If automated intelligence in marketing and support is paired with an informed customer service agent, customer interaction can create highly personalised experiences. The customer journey can be narrowed down to a few key experiences. We can all recall situations of calling customer service because we cancelled a service too late, we thought we were billed incorrectly, or we finally picked up the phone after receiving 13 unrelated marketing communications. What customers remember, is not necessarily the problem, but how it was handled by the business they engaged with. If these crucial situations are not only handled poorly but also impersonally, most positive experiences throughout the customer’s journey will be tainted and will put your business with this customer at risk. Lastly, in times of digitally shared knowledge, negative as well as positive experiences with customer service can be spread rapidly and at large, potentially risking your relationship with the rest of your customer base.
Also Read: Time to Make It Personal: Content Personalisation Tips for Better Marketing
A Transformation To “Customer First”
Telcos are facing an opportunity impossible to ignore – the market is demanding personalisation, and most telecommunication providers are using little to no technology to address this need. We consider three ways in which telcos can transform their operations and improve their performance. Tackling these issues will enable Telcos to compete in the market going forward.
- They must stop storing data as a random asset without returning visible, significant value to their customers.
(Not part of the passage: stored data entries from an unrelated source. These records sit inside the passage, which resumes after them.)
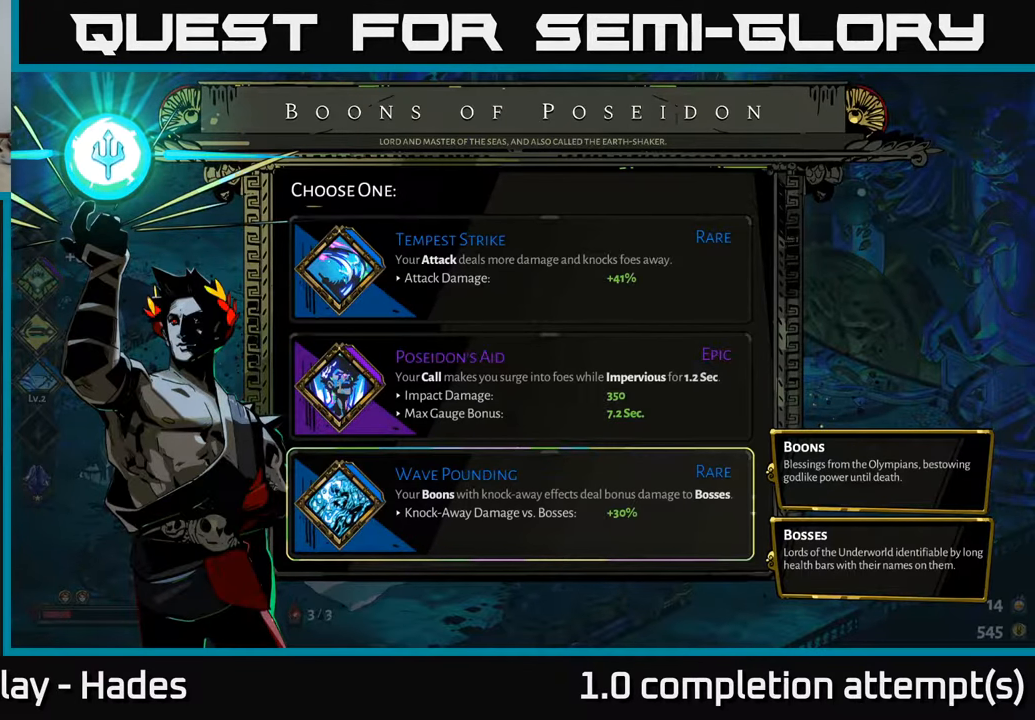
{"buttons": [], "left_stick": "center", "events": [[234, "DPAD_DOWN", "down"], [367, "DPAD_DOWN", "up"]]}
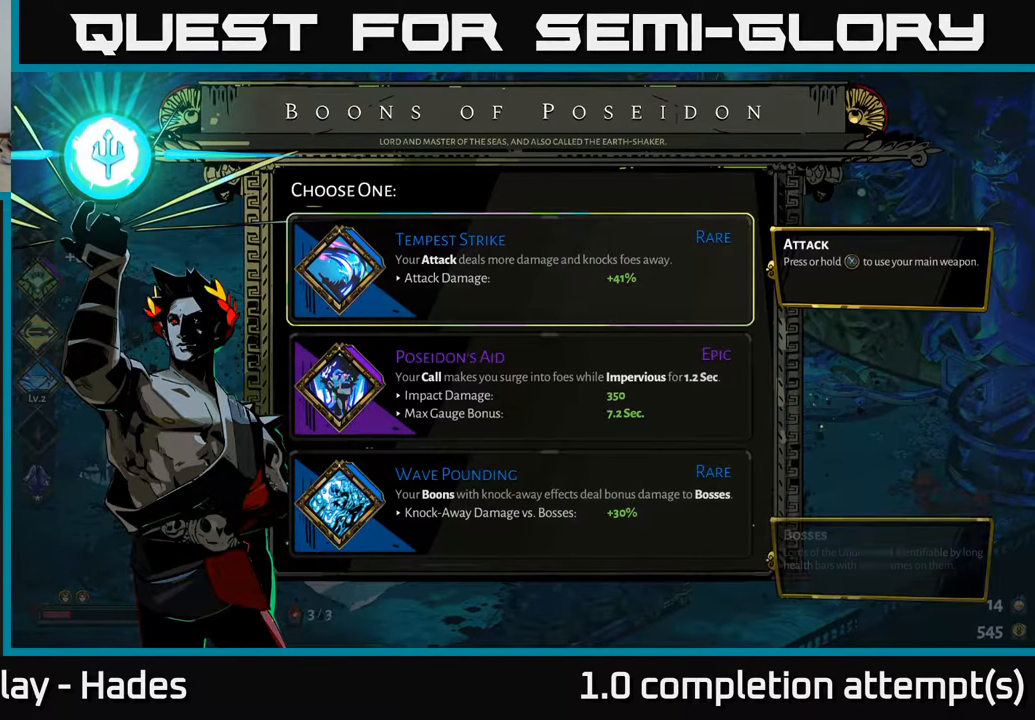
{"buttons": ["DPAD_DOWN"], "left_stick": "center", "events": [[450, "DPAD_DOWN", "down"]]}
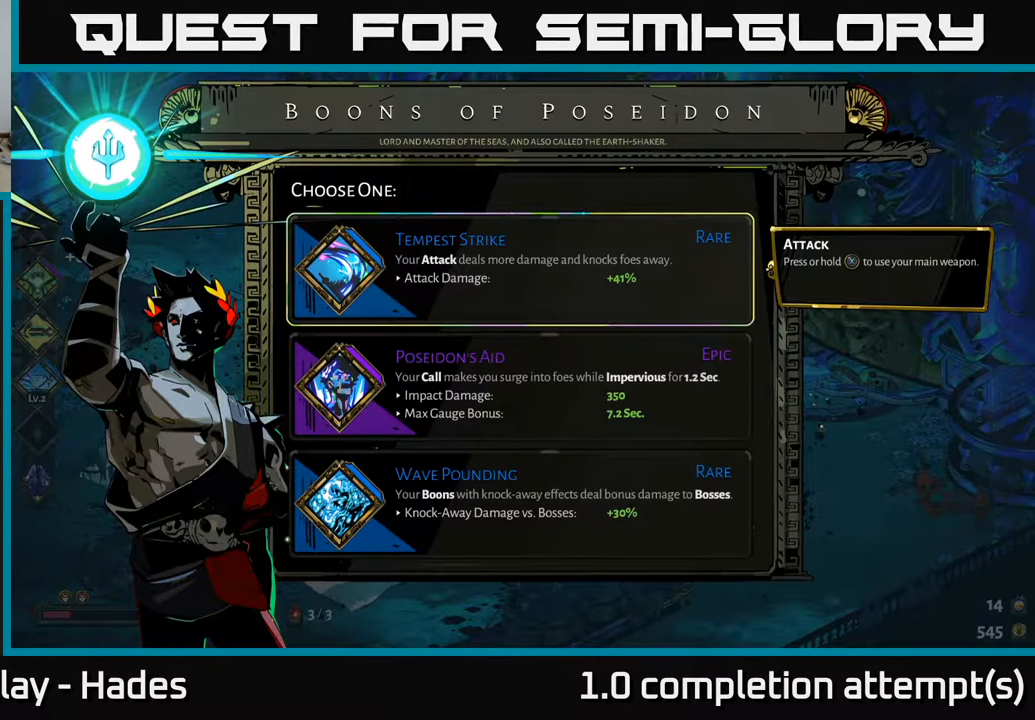
{"buttons": [], "left_stick": "center", "events": [[67, "DPAD_DOWN", "up"], [184, "DPAD_DOWN", "down"], [334, "DPAD_DOWN", "up"]]}
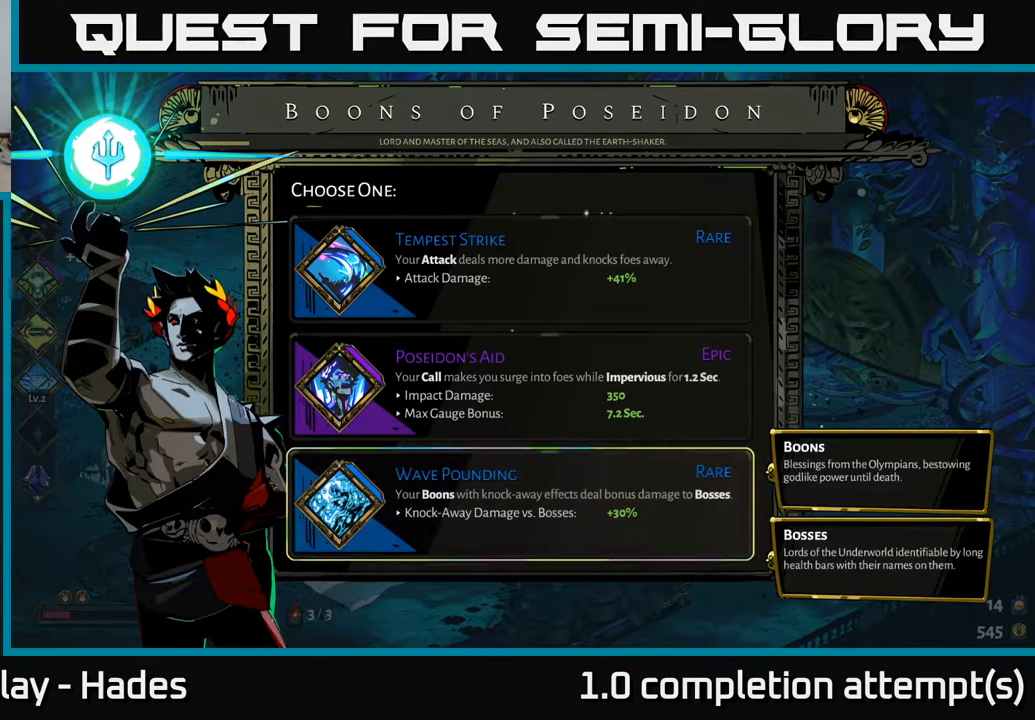
{"buttons": ["DPAD_DOWN"], "left_stick": "center", "events": [[117, "DPAD_UP", "down"], [250, "DPAD_UP", "up"], [500, "DPAD_DOWN", "down"]]}
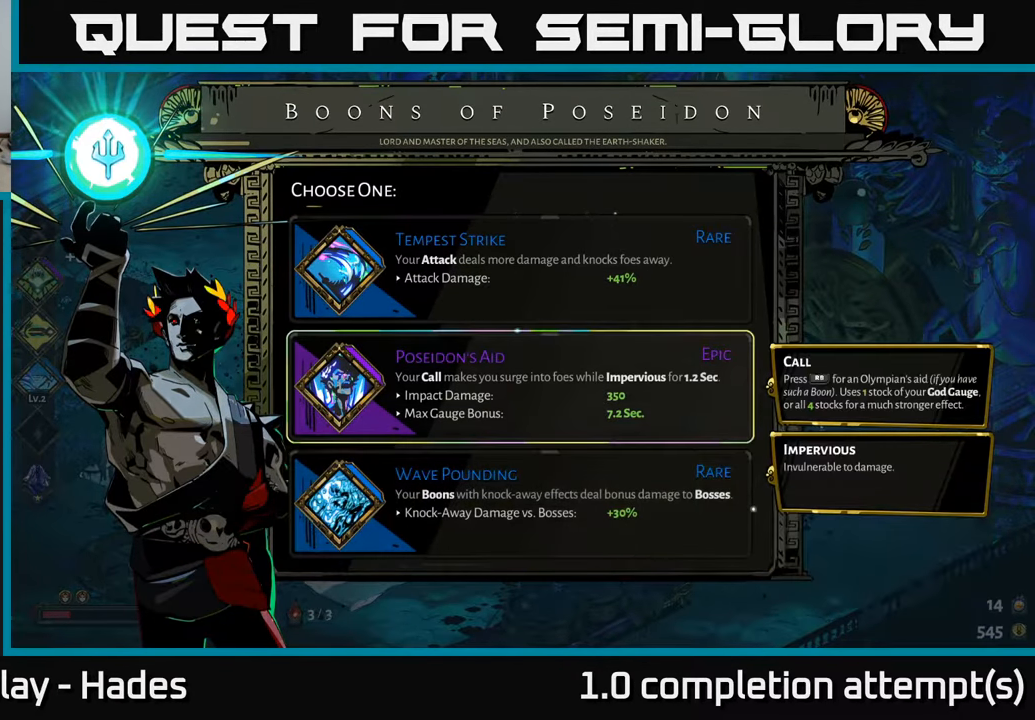
{"buttons": [], "left_stick": "center", "events": [[134, "DPAD_DOWN", "up"]]}
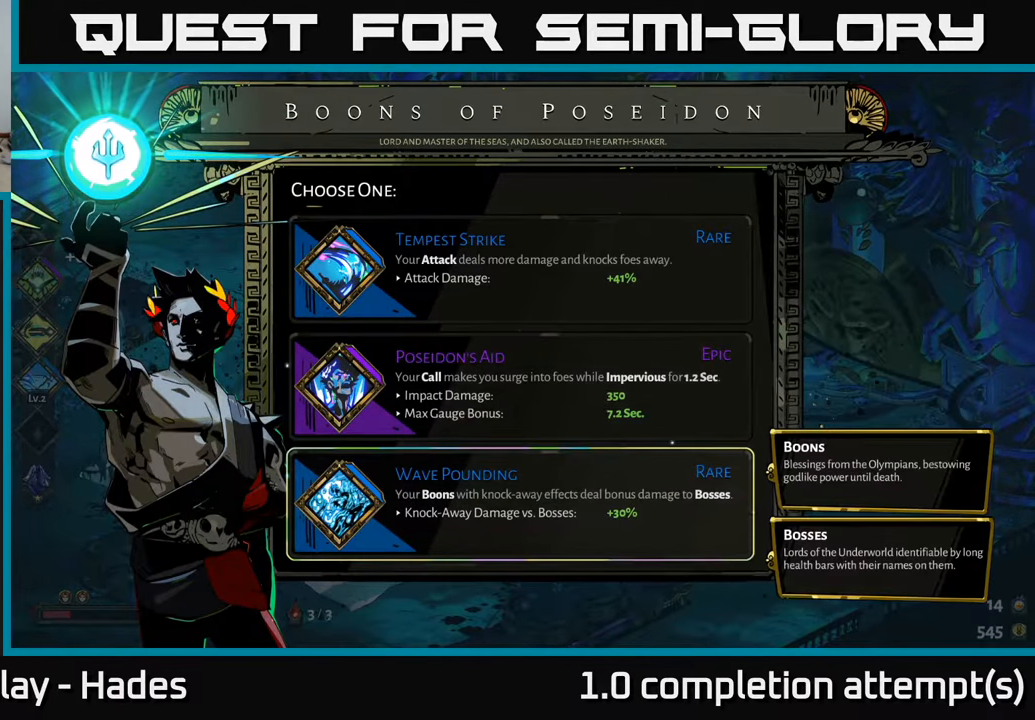
{"buttons": [], "left_stick": "center", "events": []}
Most users are aware that their data is being stored by their mobile providers, but it is questionable whether the value and reasoning is obvious.
- Telcos need to lower their reliance on raw, plain data. Instead, they should apply methods of intelligence and machine learning to their datasets. Imagine how your customer service could change if you understood that a customer was paying for a phone used by his daughter? For example, would you offer him a better plan, knowing his wife lives abroad and streaming via FaceTime is a crucial element of his daily life?
- They should evolve their internal processes. They must train their customer service and marketing staff to understand when an exception is appropriate to the rule. They need to be able to provide safe management of data and allow service agents to understand customers as individuals.
The challenge is significant and impossible to ignore. Let’s work towards a more customer-first approach to help boost our personalisation efforts.